廊下の窓の外には、散りかけの桜が風に舞っている。
暖かい日差しと、少しひんやりした風が混じっていて、春の終わりを感じさせた。
俺はいつもより重い足取りでドアを開けた。
正直、今日は休みたかった。昨日のベンチでの出来事を思い出すだけで、顔から火が出そうになるからだ。
だが、部屋にはすでに七瀬さんが座っていた。
「おはようございます、青木くん」
「……おう」
俺がぎこちなく隣に座ると、彼女は机の上に小さな包みを置いた。
「なに?それは」
「昨日言った通り、『勝手なお礼』です。実家から届いた焼き菓子なんですけど、すごく美味しいんですよ」
「……お礼はいらないって言っただろ」
「これは『恩人さん』へのお礼じゃありません。『私の話を聞いてくれる青木くん』への差し入れです」
七瀬さんは、いたずらっぽく笑った。
彼女の中では、もう「あの日」の正体は確定している。でも、彼女は俺が嫌がるような大げさな振る舞いを一切しなかった。
「……そっか。それなら、もらうわ」
包みを開けて、クッキーを一つ口に放り込む。
確かに、驚くほど甘くて優しい味がした。
「……なあ」
「はい?」
「助けたのが俺だって分かって、ガッカリしなかったか? もっとこう、ドラマのヒーローみたいな奴を期待してたんじゃないのかよ」
ずっと気になっていたことを、ポツリと漏らす。
彼女があの日からずっと抱えてきた「理想」を、俺みたいな普通の男が壊してしまったのではないかという不安。
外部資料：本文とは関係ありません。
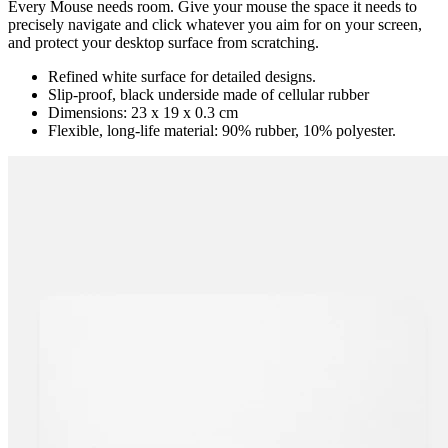
Every Mouse needs room. Give your mouse the space it needs to
precisely navigate and click whatever you aim for on your screen,
and protect your desktop surface from scratching.
Refined white surface for detailed designs.
Slip-proof, black underside made of cellular rubber
Dimensions: 23 x 19 x 0.3 cm
Flexible, long-life material: 90% rubber, 10% polyester.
七瀬さんは、窓の外の校庭を眺めながら、穏やかに首を振った。
「むしろ、安心しました。……あの日、私を支えてくれた人が、ちゃんと体温のある、こんなに面白い人だったんだって知ることができて」
彼女は俺の方を向き、まっすぐに視線を合わせる。
「青木くんが恥ずかしがり屋なのも、立派な人間じゃないって言い張るのも、全部知っています。だから、私は青木くんを神様のように扱ったりしません」
「……そうか。ならいい」
「でも、私が困っていた時に助けてくれたのは、事実です」
七瀬さんは、昨日のベンチで俺が支えた方の左手を、一瞬だけ指先でつんと突いた。
「あ、あと……これからは、探しものじゃなくて……今日あったこととか、好きな本のこととか、そういう話をしませんか? 『あの日』の続きじゃなくて、新しい放課後を」
その提案は、俺が一番望んでいた形だった。
別に俺は彼女の特別になりたいわけじゃない。
「……暇だったらな。……とりあえず、そのクッキー。もう一つ食ってもいいか?」
「ふふ、どうぞ。全部食べていいですよ」
西日のせいなのか七瀬さんの頬はほんのり桜色に染まっているように見えた。
あの日を探す時間は終わった。
けれど、俺たちの「どうでもいい話」は、これからもここで続いていくんだろう。
(……まあ、悪くないか)
左手に残っていた微かな緊張が、春の終わりの光と甘い菓子の匂いと一緒に、ゆっくりと溶けて消えていった。